$\dfrac{(x + y)^4}{(x - y)^4} = \dfrac{16}{1}$

Assertion (A) : x : y = 3 : 1

Reason (R) : $\dfrac{x + y}{x - y} = \dfrac{2}{1}$ and $\dfrac{x + y + x - y}{x + y - x + y} = \dfrac{2 + 1}{2 - 1}$

1. A is true, R is false.

2. A is false, R is true.

3. Both A and R are true and R is the correct reason for R.

4. Both A and R are true and R is the incorrect reason for R.

Two irrational numbers $\sqrt{6}$ and $\sqrt{5}$.

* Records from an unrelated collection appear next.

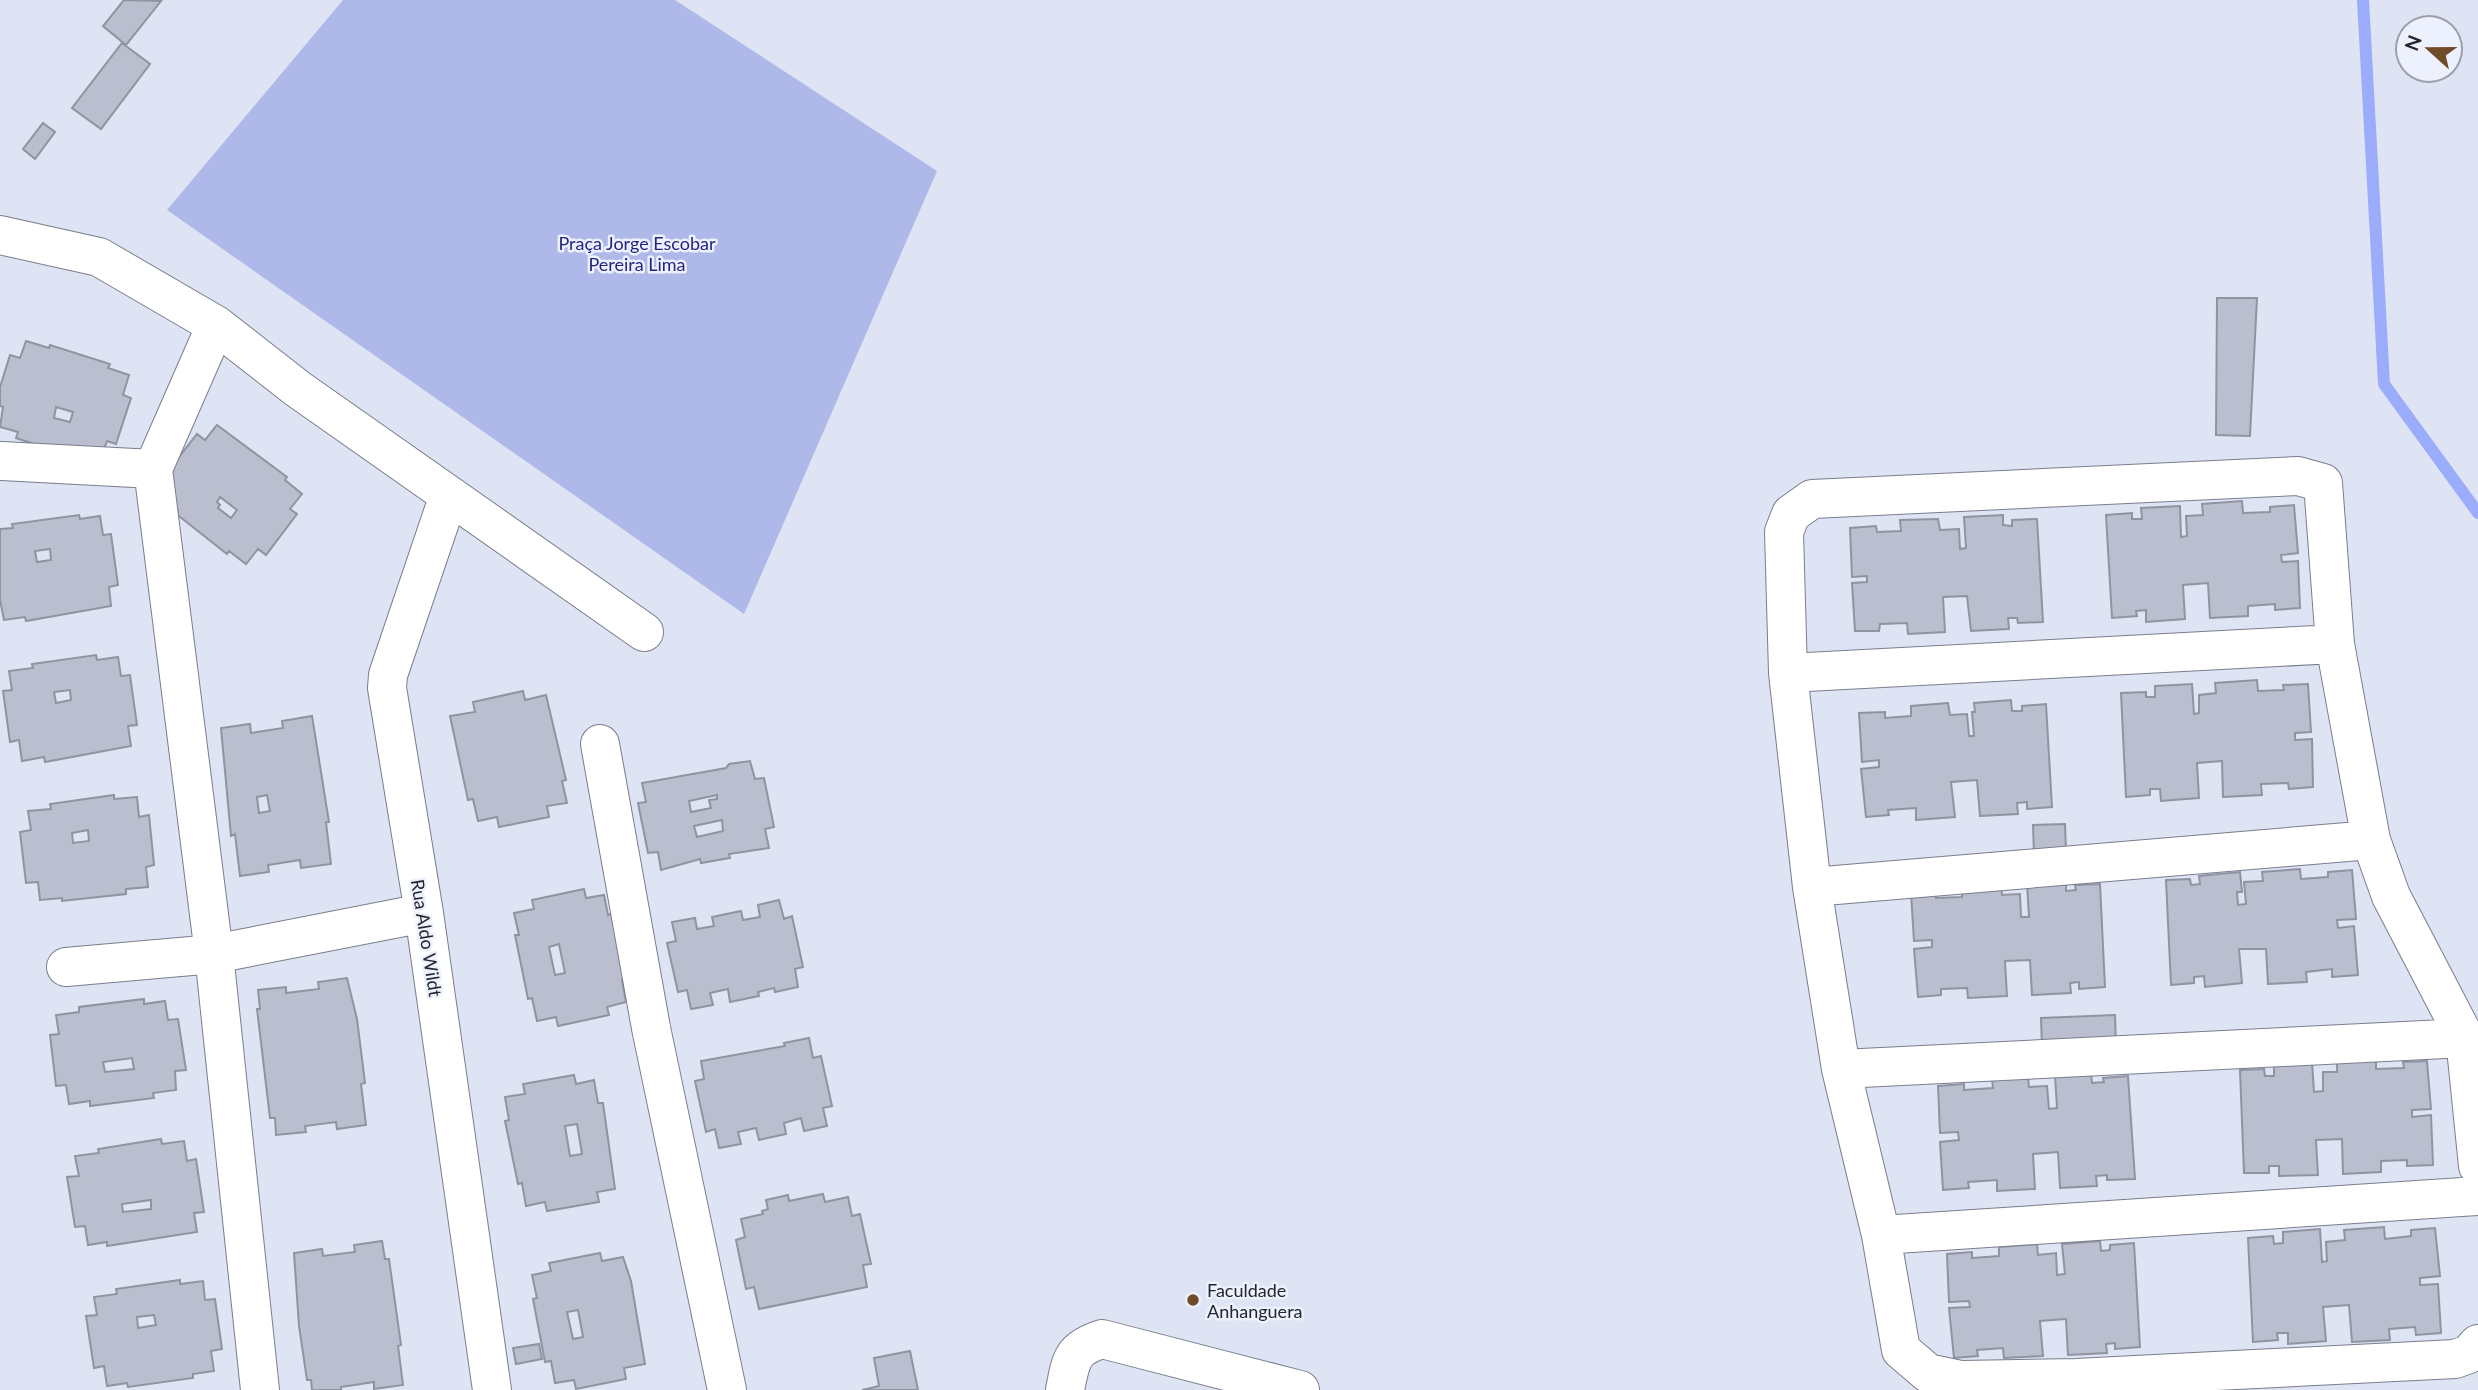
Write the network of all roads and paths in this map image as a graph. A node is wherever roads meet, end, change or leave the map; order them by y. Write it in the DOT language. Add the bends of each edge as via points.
graph roads {
  1 [pos="0,235"];
  2 [pos="216,326"];
  3 [pos="2,461"];
  4 [pos="153,469"];
  5 [pos="449,495"];
  6 [pos="644,632"];
  7 [pos="2335,645"];
  8 [pos="1788,673"];
  9 [pos="600,744"];
  10 [pos="2371,840"];
  11 [pos="1812,887"];
  12 [pos="424,913"];
  13 [pos="214,954"];
  14 [pos="66,967"];
  15 [pos="2465,1038"];
  16 [pos="1842,1069"];
  17 [pos="2478,1167"];
  18 [pos="2478,1196"];
  19 [pos="1881,1235"];
  20 [pos="2478,1344"];
  21 [pos="2077,1384"];
  22 [pos="260,1390"];
  23 [pos="492,1390"];
  24 [pos="727,1390"];
  25 [pos="1065,1390"];
  26 [pos="1300,1390"];
  1 -- 2 [label="street" via="99,257"];
  2 -- 4 [label="street"];
  2 -- 5 [label="street" via="298,390"];
  3 -- 4 [label="street"];
  4 -- 13 [label="street"];
  5 -- 6 [label="street"];
  5 -- 12 [label="street, Rua Aldo Wildt" via="387,682"];
  7 -- 8 [label="street"];
  7 -- 8 [label="street" via="2323,483 2312,478 1812,499 1791,514 1784,532"];
  7 -- 10 [label="street"];
  8 -- 11 [label="street"];
  9 -- 24 [label="street" via="651,1028"];
  10 -- 11 [label="street"];
  10 -- 15 [label="street" via="2390,896"];
  11 -- 16 [label="street"];
  12 -- 13 [label="street"];
  12 -- 23 [label="street, Rua Aldo Wildt"];
  13 -- 14 [label="street"];
  13 -- 22 [label="street"];
  15 -- 16 [label="street"];
  15 -- 17 [label="street"];
  16 -- 19 [label="street"];
  18 -- 19 [label="street"];
  19 -- 21 [label="street" via="1901,1350 1927,1373 1961,1380"];
  20 -- 21 [label="street" via="2455,1359"];
  25 -- 26 [label="street" via="1071,1361 1082,1346 1102,1339"];
}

Statement 1: The mean proportion of $\sqrt{6}$ and $\sqrt{5}$ is $\dfrac{\sqrt{6} + \sqrt{5}}{2}$.

Statement 2: The mean proportion of two positive real numbers x and y is $\sqrt{x \times y}$.

1. Both the statements are true.

2. Both the statements are false.

3. Statement 1 is true, and statement 2 is false.

4. Statement 1 is false, and statement 2 is true.

If a : b = 3 : 5, find :

(10a + 3b) : (5a + 2b)

If 5x + 6y : 8x + 5y = 8 : 9, find : x : y.